The Odalys City Apartment Hotel designed by Hardel Le Bihan Architectes in Paris is part of the GPRU (Grand projet de renouvellement urbain) for the Porte Pouchet area. The urban renewal programme for the district along the boulevard of the same name is in turn part of an overall plan for redevelopment of the suburbs of Paris which has been underway since 2003. The Porte Pouchet project by urban planners TVK and Michel Guthmann involves an overall transformation of public space to implement new services for enterprise and improve quality of life for citizens in the area. The plan, covering a number of different areas of action, involves renewal and partial demolition of the existing buildings, which date back to the '70s and are in poor condition; creation of new green areas and the new Place Pouchet, a key element of the urban plan; and construction of new office buildings, shopping centre and the recently completed Odalys City complex, designed by Hardel Le Bihan Architectes .

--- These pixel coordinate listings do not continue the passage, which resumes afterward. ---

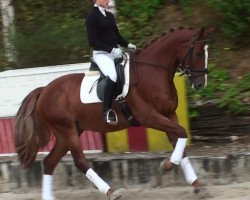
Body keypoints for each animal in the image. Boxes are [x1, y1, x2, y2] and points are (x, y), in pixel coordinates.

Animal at [14, 27, 213, 200]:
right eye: (198, 53)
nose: (200, 84)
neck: (152, 71)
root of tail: (44, 90)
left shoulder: (169, 114)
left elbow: (181, 142)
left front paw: (196, 185)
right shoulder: (150, 116)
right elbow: (182, 133)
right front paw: (167, 165)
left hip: (70, 132)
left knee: (49, 162)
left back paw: (49, 197)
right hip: (66, 130)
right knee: (79, 161)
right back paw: (111, 192)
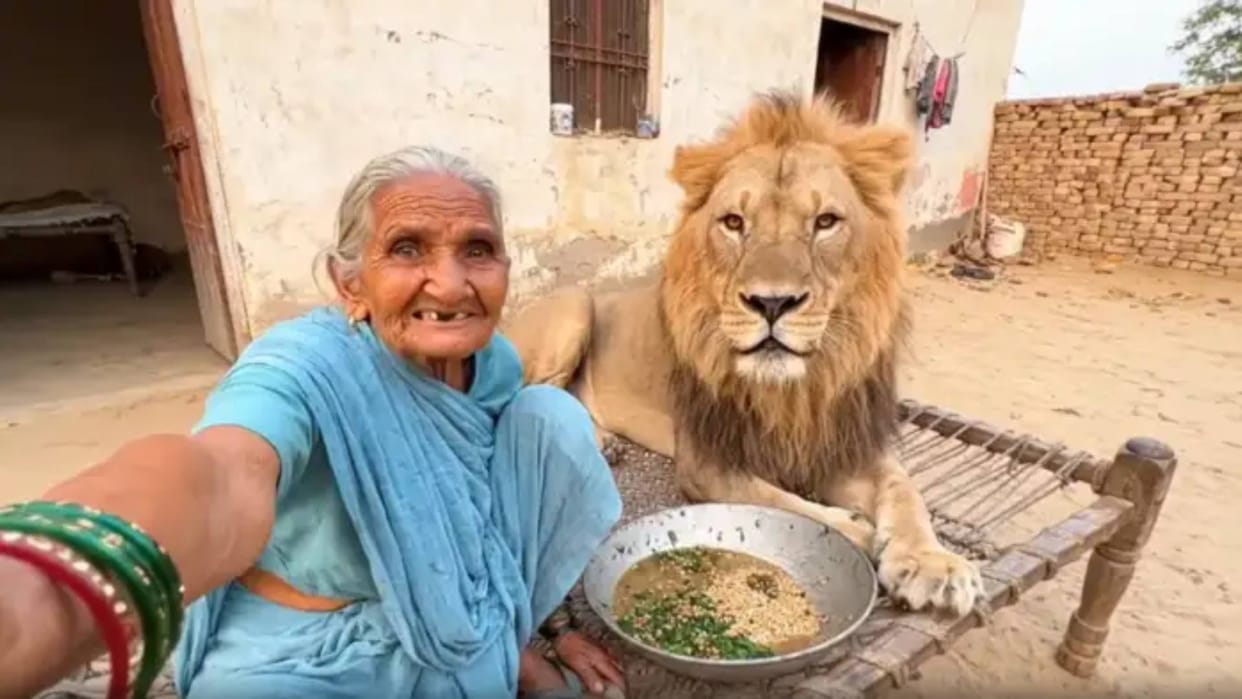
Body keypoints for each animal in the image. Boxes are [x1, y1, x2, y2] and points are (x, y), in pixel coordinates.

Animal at [504, 90, 983, 617]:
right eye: (734, 223)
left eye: (826, 222)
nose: (772, 303)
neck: (793, 388)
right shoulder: (706, 462)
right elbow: (774, 500)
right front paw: (857, 532)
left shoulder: (840, 439)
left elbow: (905, 490)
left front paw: (932, 562)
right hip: (573, 307)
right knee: (524, 396)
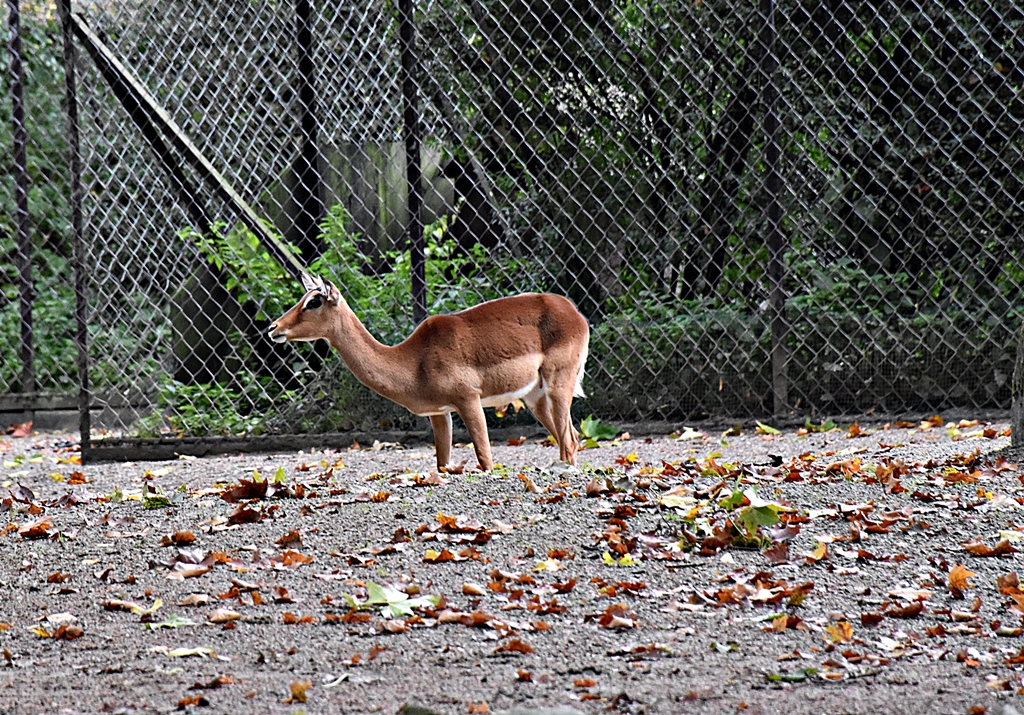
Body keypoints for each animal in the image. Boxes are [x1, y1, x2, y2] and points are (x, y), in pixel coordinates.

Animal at [268, 273, 590, 471]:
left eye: (314, 301)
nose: (274, 327)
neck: (414, 361)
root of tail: (573, 311)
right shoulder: (439, 412)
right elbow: (442, 464)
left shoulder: (468, 400)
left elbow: (485, 460)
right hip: (535, 397)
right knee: (572, 437)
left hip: (558, 385)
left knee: (569, 441)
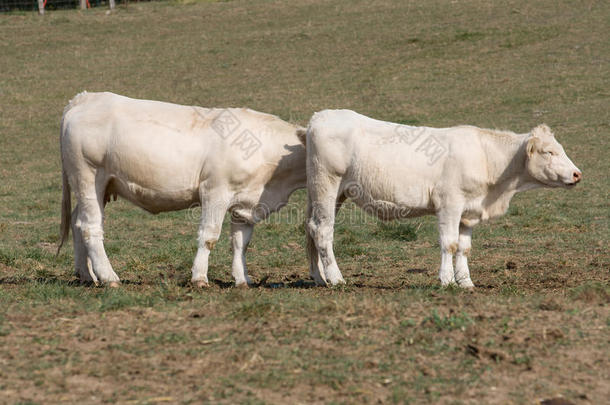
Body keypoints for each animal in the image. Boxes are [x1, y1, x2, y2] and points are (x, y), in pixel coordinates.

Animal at [57, 91, 304, 288]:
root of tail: (85, 98)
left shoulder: (246, 204)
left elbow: (240, 244)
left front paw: (243, 280)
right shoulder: (215, 191)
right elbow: (209, 236)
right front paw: (199, 278)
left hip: (100, 187)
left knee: (78, 221)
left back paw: (86, 275)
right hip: (87, 177)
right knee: (90, 227)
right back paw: (109, 277)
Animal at [302, 109, 580, 288]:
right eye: (549, 151)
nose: (577, 174)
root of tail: (321, 116)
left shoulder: (469, 211)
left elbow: (464, 247)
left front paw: (466, 282)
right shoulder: (450, 204)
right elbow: (450, 244)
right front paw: (446, 280)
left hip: (330, 193)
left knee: (311, 229)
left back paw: (319, 277)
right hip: (327, 185)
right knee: (324, 231)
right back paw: (336, 278)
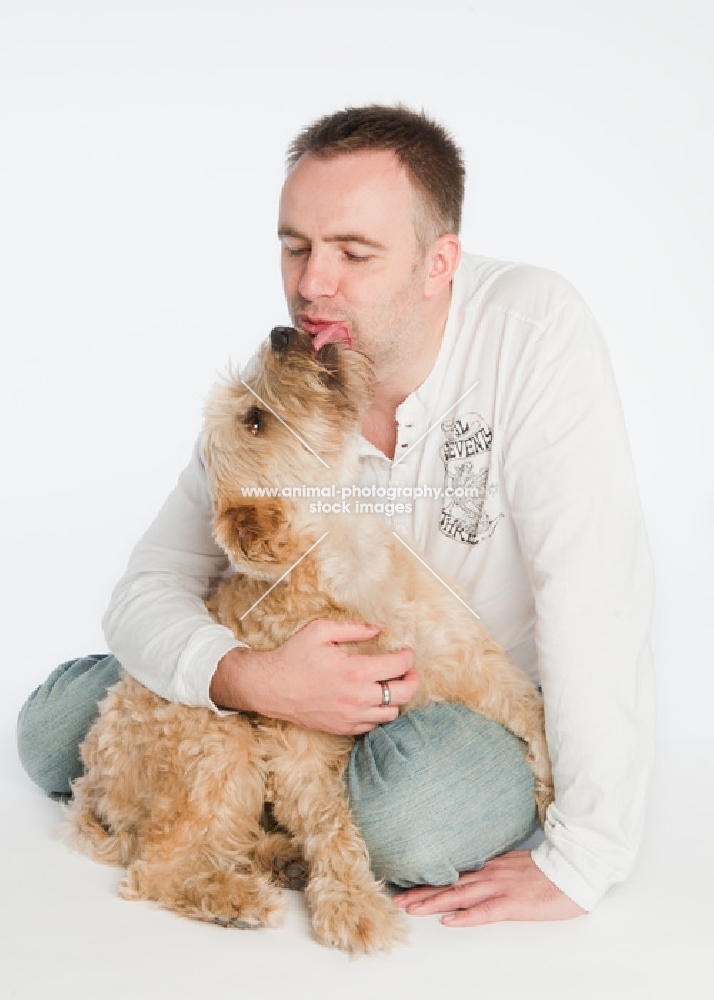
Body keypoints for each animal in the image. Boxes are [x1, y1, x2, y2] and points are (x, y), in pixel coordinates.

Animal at [67, 326, 552, 952]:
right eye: (254, 420)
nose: (281, 333)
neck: (345, 561)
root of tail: (92, 782)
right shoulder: (296, 747)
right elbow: (330, 824)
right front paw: (352, 902)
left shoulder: (479, 666)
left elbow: (539, 721)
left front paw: (557, 812)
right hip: (223, 745)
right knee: (158, 865)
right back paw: (237, 898)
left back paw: (277, 858)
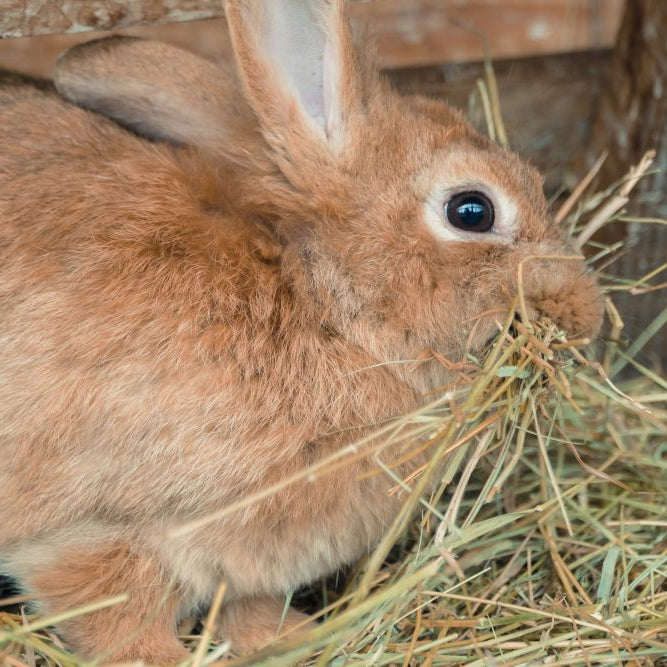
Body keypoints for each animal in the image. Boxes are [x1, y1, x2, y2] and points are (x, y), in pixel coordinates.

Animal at [0, 0, 604, 663]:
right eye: (472, 210)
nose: (588, 315)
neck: (329, 309)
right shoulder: (94, 535)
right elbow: (122, 626)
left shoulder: (239, 572)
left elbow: (249, 611)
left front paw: (294, 639)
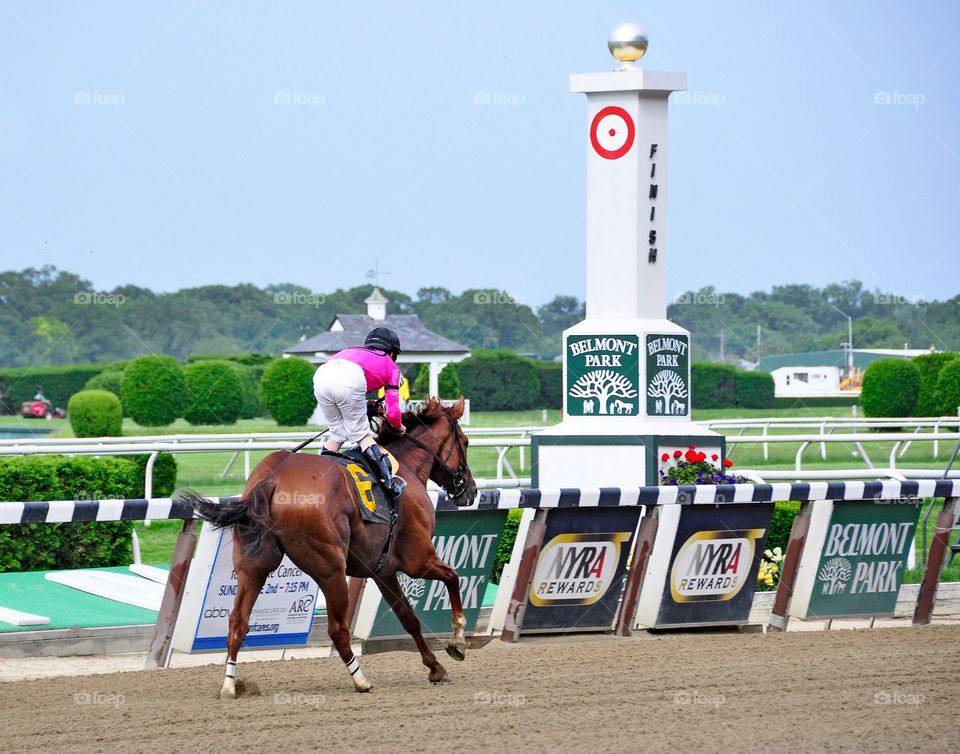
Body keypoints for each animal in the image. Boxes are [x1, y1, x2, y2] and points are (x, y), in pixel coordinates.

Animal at [185, 396, 476, 696]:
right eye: (465, 442)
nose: (471, 490)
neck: (404, 466)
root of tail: (271, 479)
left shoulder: (382, 570)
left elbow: (409, 617)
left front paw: (435, 667)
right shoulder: (417, 559)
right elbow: (453, 577)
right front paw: (457, 642)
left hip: (252, 567)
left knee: (237, 622)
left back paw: (230, 684)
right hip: (331, 569)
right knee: (337, 629)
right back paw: (361, 680)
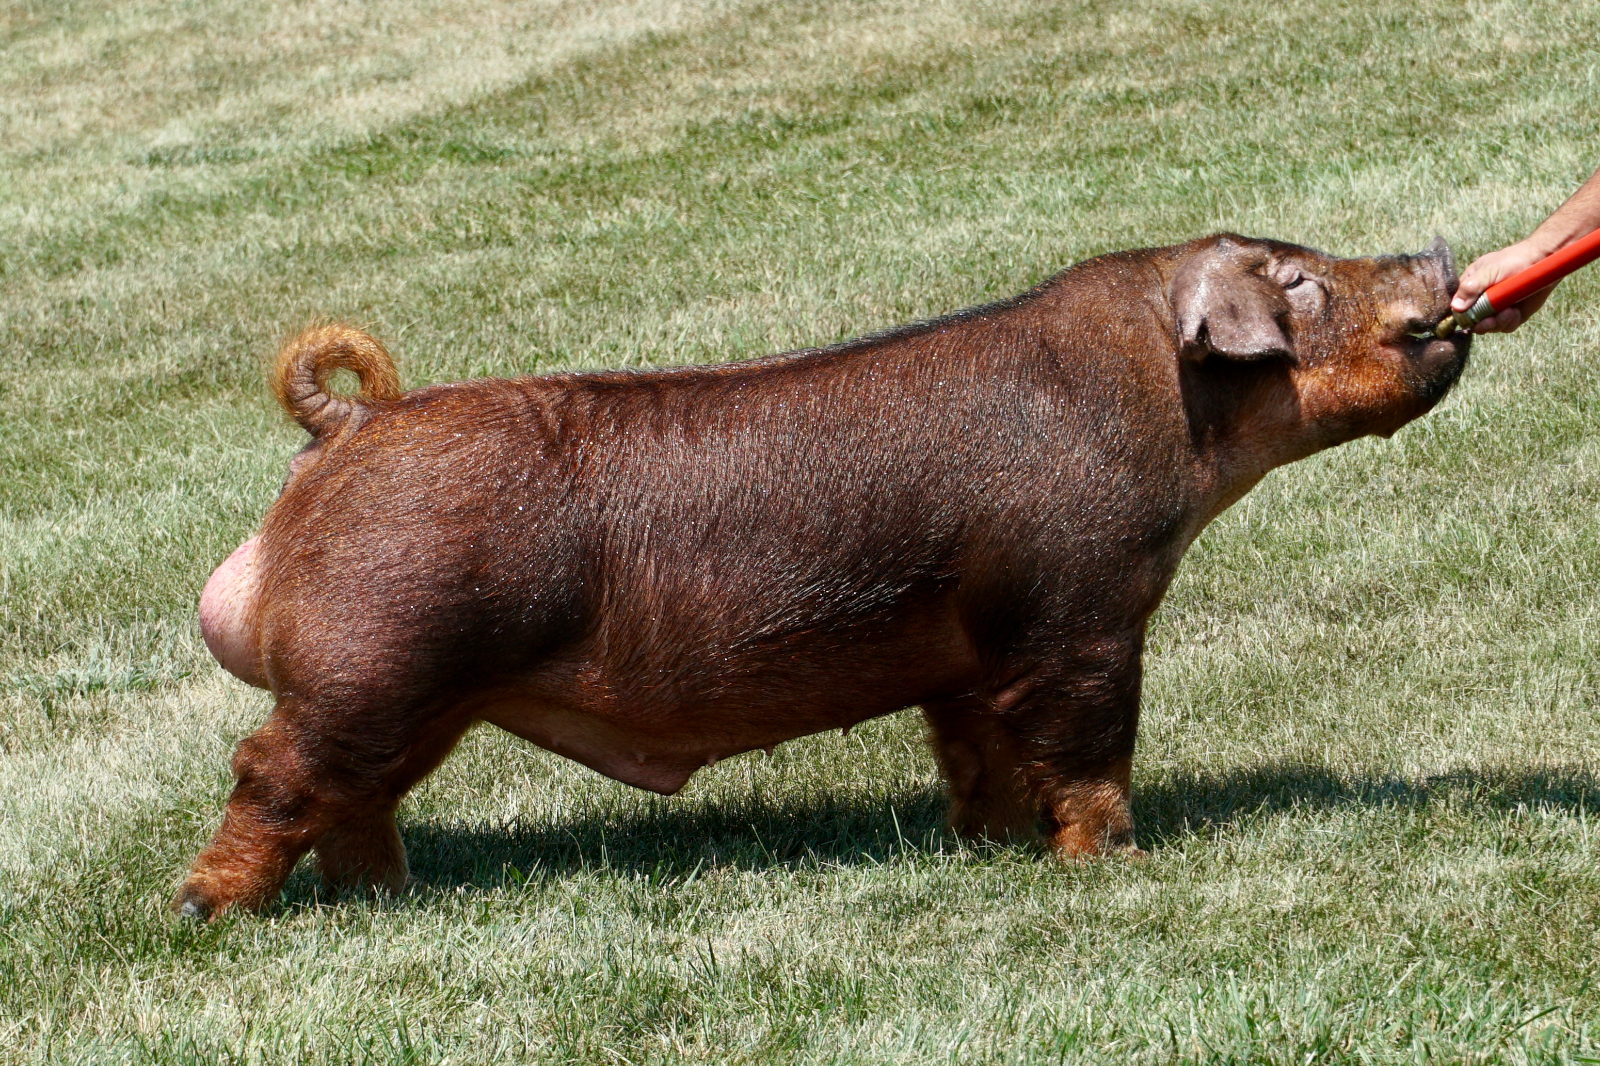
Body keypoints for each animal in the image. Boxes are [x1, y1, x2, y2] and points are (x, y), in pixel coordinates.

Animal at [176, 234, 1469, 918]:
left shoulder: (969, 650)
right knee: (270, 768)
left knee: (356, 795)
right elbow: (1090, 742)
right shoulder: (1079, 611)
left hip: (418, 695)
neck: (1162, 404)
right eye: (1296, 279)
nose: (1433, 255)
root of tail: (349, 426)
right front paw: (1118, 861)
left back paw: (385, 900)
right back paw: (208, 908)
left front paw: (988, 847)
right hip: (378, 657)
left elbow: (974, 752)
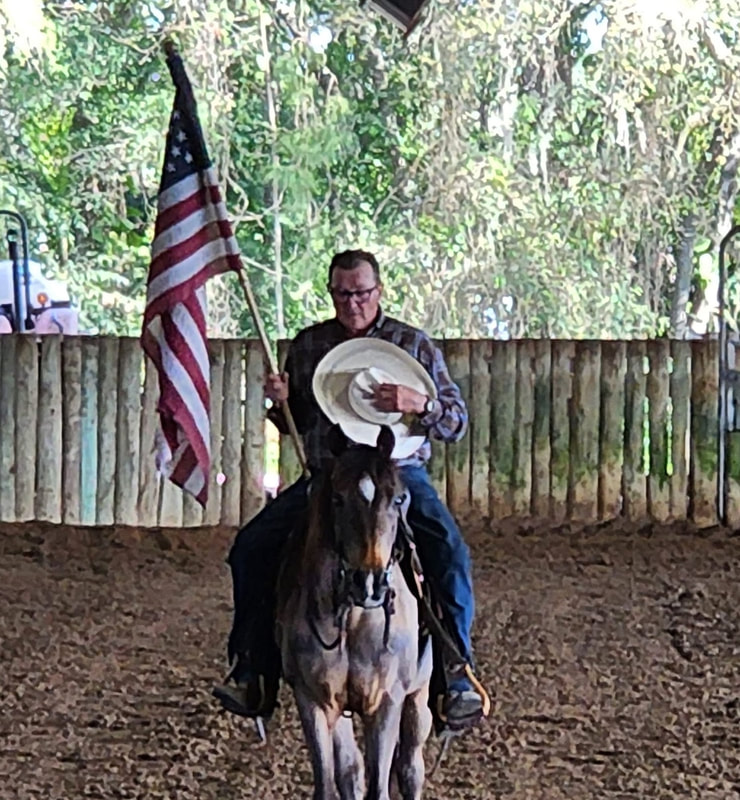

The new hotel is built on a lot on Boulevard Porte Pouchet facing what will be the future Place Pouchet. The volumes and façades in the complex respond to three key problems identified by the architects: incorporation of the new building in a highly varied urban context in terms of the scale and type of adjacent constructions and infrastructure, the relationship with the nearby Borel residential building, and acoustic comfort in the presence of noise from vehicle traffic. The architects built an inclined volume to create an urban landmark marking the presence of the square below it while at the same time establishing a gentler connection with the low volumes of the nearby homes on Rue Rubière.
The presence of the Borel residential block determined a number of important architectural choices in Hardel Le Bihan Architectes’ new building. The architects attempted to respect the visual comfort and privacy of the building’s inhabitants by limiting the vicinity of the two constructions wherever possible. They make use of the site’s natural slope for this purpose, separating the functions of the new building and isolating the retail area in a lower building. The shopping area is in fact located in a volume with a sloping green roof and wooden cladding that looks like an ideal extension of the garden planted with trees that separates the Odalys City Apartment Hotel from the Borel housing block.
The façadecovered with corrugated metal panels featuring a delicate openwork motif is the architectural element distinguishing the new Odalys City Residence in Paris. “The wave of metal panels was created in response to a specific technical requirement: dampening the reverberation of noise from vehicle traffic and ensuring acoustic comfort not only in the hotel rooms but in the urban space as a whole. A second function was then added to this feature’s original purpose: the wave reflects daylight, creating lights, shadows and colours that break up the monotony and cold impersonality of the suburbs. To prevent a sense of monotony on the long wall, the architects have arranged the rooms in such a way that they can group together the windows in sets of two or three. The breakfast room on the sixth floor has floor-to-ceiling windows, adding another characterising element to the façade.
The building’s internal layout is simple and linear; the central corridor receives natural light at either end and in the centre, from the lift core. To ensure the utmost flexibility in the construction and permit future conversion or addition of new functions, the architects concentrate the weight-bearing structure along the corridor and on the façade, separating the rooms with easily removable divider walls.